Le maréchal de Kray pouvait adopter l'une ou l'autre, s'appuyer aux Alpes, ou manœuvrer sur le Danube. En s'appuyant aux Alpes, il contrariait, à son insu, le plan du Premier Consul, qui, pour descendre en sûreté de ces hautes montagnes sur les derrières du baron de Mélas, désirait éloigner de la Suisse et du Tyrol l'armée impériale de Souabe; mais il sacrifiait son aile droite engagée fort avant sur les bords du Rhin, sans savoir ce qu'elle deviendrait. En adoptant, au contraire, le parti de manœuvrer sur les deux rives du Danube, il ralliait certainement son aile droite, mais se séparait de son aile gauche commandée par le prince de Reuss, toutefois sans la sacrifier, car elle avait dans le Tyrol un asile et un emploi de ses forces. Il se prêtait, à la vérité, toujours sans le savoir, aux vues du Premier Consul, en s'éloignant des Alpes; mais le mal n'était pas grand, car, même en s'y appuyant, il n'aurait probablement pas songé à se jeter en Lombardie au secours du baron de Mélas. Le plan qui présentait donc le moins d'inconvénient, qui s'accordait le mieux avec la marche ordinaire des armées impériales, était de se concentrer sur le Haut-Danube. Mais, pour réussir, ce parti devait être adopté promptement et résolument. Malheureusement pour lui, M. de Kray avait d'immenses magasins à Stokach, près du lac de Constance, avec une forte arrière-garde de 12 mille hommes, sous les ordres du prince de Lorraine-Vaudemont. Il fallait donc qu'il ramenât sur-le-champ son arrière-garde de Stokach sur le Haut-Danube, et qu'il s'y portât lui-même, sacrifiant ses magasins, qu'on ne pouvait avoir, dans aucun cas, le temps d'évacuer. Ce n'est pas ce qu'il fit; et, avec l'intention cependant de manœuvrer plus tard sur le Danube, il porta M. de Nauendorff avec le centre de l'armée autrichienne sur Engen, afin de secourir Stokach. Il ordonna au prince Ferdinand, qui était dans la Forêt-Noire, de se rendre sur le même point, et à sa droite, sous MM. de Sztarray et de Kienmayer, de quitter le Rhin pour le rejoindre en toute hâte.

Avantages et inconvénients des grands magasins.

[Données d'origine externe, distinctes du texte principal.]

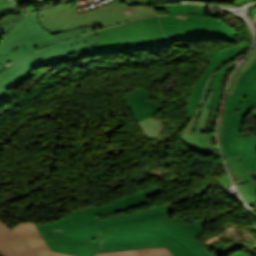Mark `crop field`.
Here are the masks:
<instances>
[{"mask_svg": "<svg viewBox=\"0 0 256 256\" xmlns=\"http://www.w3.org/2000/svg\"><path fill=\"white\" fill-rule=\"evenodd\" d=\"M137 251L139 256H173L166 248H152Z\"/></svg>", "mask_w": 256, "mask_h": 256, "instance_id": "obj_18", "label": "crop field"}, {"mask_svg": "<svg viewBox=\"0 0 256 256\" xmlns=\"http://www.w3.org/2000/svg\"><path fill=\"white\" fill-rule=\"evenodd\" d=\"M214 74H213V76H214ZM213 76L209 79V81L206 85V90H205L203 99H202V101L199 105V106H202L203 108H202V110L200 112V116L198 118V122H197V125H196V128H195V133L206 132V129H207L208 121H209L210 114H211V111H212V110H209L207 108H208V105H209L210 98L213 94V90H209V88L212 84Z\"/></svg>", "mask_w": 256, "mask_h": 256, "instance_id": "obj_14", "label": "crop field"}, {"mask_svg": "<svg viewBox=\"0 0 256 256\" xmlns=\"http://www.w3.org/2000/svg\"><path fill=\"white\" fill-rule=\"evenodd\" d=\"M230 256H246L245 254L241 253L240 251L230 255Z\"/></svg>", "mask_w": 256, "mask_h": 256, "instance_id": "obj_26", "label": "crop field"}, {"mask_svg": "<svg viewBox=\"0 0 256 256\" xmlns=\"http://www.w3.org/2000/svg\"><path fill=\"white\" fill-rule=\"evenodd\" d=\"M148 97L149 92L140 87L128 93L125 98L130 112L137 123L163 109L161 105L149 101Z\"/></svg>", "mask_w": 256, "mask_h": 256, "instance_id": "obj_12", "label": "crop field"}, {"mask_svg": "<svg viewBox=\"0 0 256 256\" xmlns=\"http://www.w3.org/2000/svg\"><path fill=\"white\" fill-rule=\"evenodd\" d=\"M159 192L161 190L156 186L105 206H90L72 211L54 223L34 224L51 250L74 256H93L100 245L96 216L147 204L145 198Z\"/></svg>", "mask_w": 256, "mask_h": 256, "instance_id": "obj_1", "label": "crop field"}, {"mask_svg": "<svg viewBox=\"0 0 256 256\" xmlns=\"http://www.w3.org/2000/svg\"><path fill=\"white\" fill-rule=\"evenodd\" d=\"M0 254L3 256H70L51 251L33 222H17L10 230L1 220Z\"/></svg>", "mask_w": 256, "mask_h": 256, "instance_id": "obj_9", "label": "crop field"}, {"mask_svg": "<svg viewBox=\"0 0 256 256\" xmlns=\"http://www.w3.org/2000/svg\"><path fill=\"white\" fill-rule=\"evenodd\" d=\"M13 20H19L18 17L7 16L0 20V25L13 23Z\"/></svg>", "mask_w": 256, "mask_h": 256, "instance_id": "obj_22", "label": "crop field"}, {"mask_svg": "<svg viewBox=\"0 0 256 256\" xmlns=\"http://www.w3.org/2000/svg\"><path fill=\"white\" fill-rule=\"evenodd\" d=\"M146 25L159 23L158 16L143 18Z\"/></svg>", "mask_w": 256, "mask_h": 256, "instance_id": "obj_23", "label": "crop field"}, {"mask_svg": "<svg viewBox=\"0 0 256 256\" xmlns=\"http://www.w3.org/2000/svg\"><path fill=\"white\" fill-rule=\"evenodd\" d=\"M249 46L246 45L244 42L235 45L231 48L224 49L218 53L215 54V57L211 59V63L207 69H205L204 72H210L216 69L220 64L232 59L236 55L240 54L244 50H246Z\"/></svg>", "mask_w": 256, "mask_h": 256, "instance_id": "obj_15", "label": "crop field"}, {"mask_svg": "<svg viewBox=\"0 0 256 256\" xmlns=\"http://www.w3.org/2000/svg\"><path fill=\"white\" fill-rule=\"evenodd\" d=\"M36 14L19 20L0 41V63L16 61L33 53L40 47L55 42V39L40 28Z\"/></svg>", "mask_w": 256, "mask_h": 256, "instance_id": "obj_8", "label": "crop field"}, {"mask_svg": "<svg viewBox=\"0 0 256 256\" xmlns=\"http://www.w3.org/2000/svg\"><path fill=\"white\" fill-rule=\"evenodd\" d=\"M232 69H233L232 67L226 65L225 68L219 69L214 77L213 84L210 89H215V90L209 106V108L213 109V111H212L207 132H213L216 117L218 114V108L222 98V93L225 87V82L228 78L229 73L232 71Z\"/></svg>", "mask_w": 256, "mask_h": 256, "instance_id": "obj_13", "label": "crop field"}, {"mask_svg": "<svg viewBox=\"0 0 256 256\" xmlns=\"http://www.w3.org/2000/svg\"><path fill=\"white\" fill-rule=\"evenodd\" d=\"M211 74L212 73L202 75L200 79L196 82L194 86V90L187 101V117H186L187 120L193 116L194 111L202 96L206 81L208 80Z\"/></svg>", "mask_w": 256, "mask_h": 256, "instance_id": "obj_16", "label": "crop field"}, {"mask_svg": "<svg viewBox=\"0 0 256 256\" xmlns=\"http://www.w3.org/2000/svg\"><path fill=\"white\" fill-rule=\"evenodd\" d=\"M169 43L219 38L237 43L236 35L218 19L191 14L166 13L160 16Z\"/></svg>", "mask_w": 256, "mask_h": 256, "instance_id": "obj_7", "label": "crop field"}, {"mask_svg": "<svg viewBox=\"0 0 256 256\" xmlns=\"http://www.w3.org/2000/svg\"><path fill=\"white\" fill-rule=\"evenodd\" d=\"M170 203L145 211L133 212L126 215L97 220L100 233L141 228L155 225H163L181 222L187 224L184 219H170Z\"/></svg>", "mask_w": 256, "mask_h": 256, "instance_id": "obj_10", "label": "crop field"}, {"mask_svg": "<svg viewBox=\"0 0 256 256\" xmlns=\"http://www.w3.org/2000/svg\"><path fill=\"white\" fill-rule=\"evenodd\" d=\"M255 58H256V47L252 52L251 56L247 59V61L244 64H242L241 67L238 69V72L244 74L245 71L249 68V66L253 63Z\"/></svg>", "mask_w": 256, "mask_h": 256, "instance_id": "obj_21", "label": "crop field"}, {"mask_svg": "<svg viewBox=\"0 0 256 256\" xmlns=\"http://www.w3.org/2000/svg\"><path fill=\"white\" fill-rule=\"evenodd\" d=\"M107 7V8H105ZM157 15L145 7H129L120 1L77 15L74 3L61 5L43 12L38 17L42 27L52 35L80 27H109L123 21L143 16Z\"/></svg>", "mask_w": 256, "mask_h": 256, "instance_id": "obj_5", "label": "crop field"}, {"mask_svg": "<svg viewBox=\"0 0 256 256\" xmlns=\"http://www.w3.org/2000/svg\"><path fill=\"white\" fill-rule=\"evenodd\" d=\"M94 33L100 36L99 44L94 48L99 55L171 47L160 25L145 26L142 18Z\"/></svg>", "mask_w": 256, "mask_h": 256, "instance_id": "obj_6", "label": "crop field"}, {"mask_svg": "<svg viewBox=\"0 0 256 256\" xmlns=\"http://www.w3.org/2000/svg\"><path fill=\"white\" fill-rule=\"evenodd\" d=\"M155 8L164 10L166 12H181V13H192L204 16L205 6L200 5H161L154 6Z\"/></svg>", "mask_w": 256, "mask_h": 256, "instance_id": "obj_17", "label": "crop field"}, {"mask_svg": "<svg viewBox=\"0 0 256 256\" xmlns=\"http://www.w3.org/2000/svg\"><path fill=\"white\" fill-rule=\"evenodd\" d=\"M11 26L7 27V28H4L2 30H0V38L3 36L4 33L7 32V30L10 28Z\"/></svg>", "mask_w": 256, "mask_h": 256, "instance_id": "obj_25", "label": "crop field"}, {"mask_svg": "<svg viewBox=\"0 0 256 256\" xmlns=\"http://www.w3.org/2000/svg\"><path fill=\"white\" fill-rule=\"evenodd\" d=\"M49 2L48 0L34 1L31 2L35 9L39 8L42 4Z\"/></svg>", "mask_w": 256, "mask_h": 256, "instance_id": "obj_24", "label": "crop field"}, {"mask_svg": "<svg viewBox=\"0 0 256 256\" xmlns=\"http://www.w3.org/2000/svg\"><path fill=\"white\" fill-rule=\"evenodd\" d=\"M246 114L256 116V60L245 75L235 74L218 128L224 157L242 153L256 179V137L240 133L247 121Z\"/></svg>", "mask_w": 256, "mask_h": 256, "instance_id": "obj_2", "label": "crop field"}, {"mask_svg": "<svg viewBox=\"0 0 256 256\" xmlns=\"http://www.w3.org/2000/svg\"><path fill=\"white\" fill-rule=\"evenodd\" d=\"M225 159L245 202L248 205L256 203V182L249 172L242 155Z\"/></svg>", "mask_w": 256, "mask_h": 256, "instance_id": "obj_11", "label": "crop field"}, {"mask_svg": "<svg viewBox=\"0 0 256 256\" xmlns=\"http://www.w3.org/2000/svg\"><path fill=\"white\" fill-rule=\"evenodd\" d=\"M187 1H199V2H207V1H214V0H187Z\"/></svg>", "mask_w": 256, "mask_h": 256, "instance_id": "obj_27", "label": "crop field"}, {"mask_svg": "<svg viewBox=\"0 0 256 256\" xmlns=\"http://www.w3.org/2000/svg\"><path fill=\"white\" fill-rule=\"evenodd\" d=\"M2 1V0H1Z\"/></svg>", "mask_w": 256, "mask_h": 256, "instance_id": "obj_29", "label": "crop field"}, {"mask_svg": "<svg viewBox=\"0 0 256 256\" xmlns=\"http://www.w3.org/2000/svg\"><path fill=\"white\" fill-rule=\"evenodd\" d=\"M90 31H92L91 27L90 28H81V29L70 31V32L54 35V37L56 38L57 41H60V40L70 38V37H73V36H76L79 34H83L86 32H90Z\"/></svg>", "mask_w": 256, "mask_h": 256, "instance_id": "obj_19", "label": "crop field"}, {"mask_svg": "<svg viewBox=\"0 0 256 256\" xmlns=\"http://www.w3.org/2000/svg\"><path fill=\"white\" fill-rule=\"evenodd\" d=\"M94 256H138L136 250L95 254Z\"/></svg>", "mask_w": 256, "mask_h": 256, "instance_id": "obj_20", "label": "crop field"}, {"mask_svg": "<svg viewBox=\"0 0 256 256\" xmlns=\"http://www.w3.org/2000/svg\"><path fill=\"white\" fill-rule=\"evenodd\" d=\"M7 26H9V25H5V26H0V29H2V28H4V27H7Z\"/></svg>", "mask_w": 256, "mask_h": 256, "instance_id": "obj_28", "label": "crop field"}, {"mask_svg": "<svg viewBox=\"0 0 256 256\" xmlns=\"http://www.w3.org/2000/svg\"><path fill=\"white\" fill-rule=\"evenodd\" d=\"M97 39L98 36L93 33L80 35L73 39L43 47L35 54L26 57L7 68L0 65V103L12 96L7 90L22 84L27 79L35 76L30 69L48 61L52 67H54L68 63L74 57L94 55L90 46H95ZM21 66H23V68H21Z\"/></svg>", "mask_w": 256, "mask_h": 256, "instance_id": "obj_4", "label": "crop field"}, {"mask_svg": "<svg viewBox=\"0 0 256 256\" xmlns=\"http://www.w3.org/2000/svg\"><path fill=\"white\" fill-rule=\"evenodd\" d=\"M205 221L103 233L96 253L167 247L174 256H214L194 238L204 231Z\"/></svg>", "mask_w": 256, "mask_h": 256, "instance_id": "obj_3", "label": "crop field"}]
</instances>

C'est un grave inconvénient attaché à ces vastes magasins de vivres, en usage chez les Allemands, que de leur subordonner ainsi les mouvements d'une armée. Les français se passent de magasins, se répandent le soir dans la campagne pour y vivre, sans que la discipline en souffre trop sensiblement. Ils sont actifs, industrieux, savent être à la fois à la maraude et au drapeau. Les troupes allemandes sont rarement exposées à une telle épreuve sans se débander et se désorganiser. Il y a toutefois un avantage à posséder des magasins, c'est de peser moins lourdement sur le pays occupé, et de ne pas l'exaspérer contre l'armée envahissante.

Moreau, marchant avec sa droite sur Stokach, avec sa réserve sur Engen, tandis que le corps de Saint-Cyr s'allongeait pour donner la main à Sainte-Suzanne, allait donc rencontrer l'arrière-garde de M. de Kray à Stokach, son centre à Engen, et côtoyer les troupes du prince Ferdinand, qui étaient en route pour rejoindre le gros de l'armée autrichienne. Une bataille inattendue devait résulter de cette rencontre, ce qui arrive souvent à la guerre, quand les événements ne sont pas conduits par des esprits supérieurs, capables de les prévoir et de les diriger.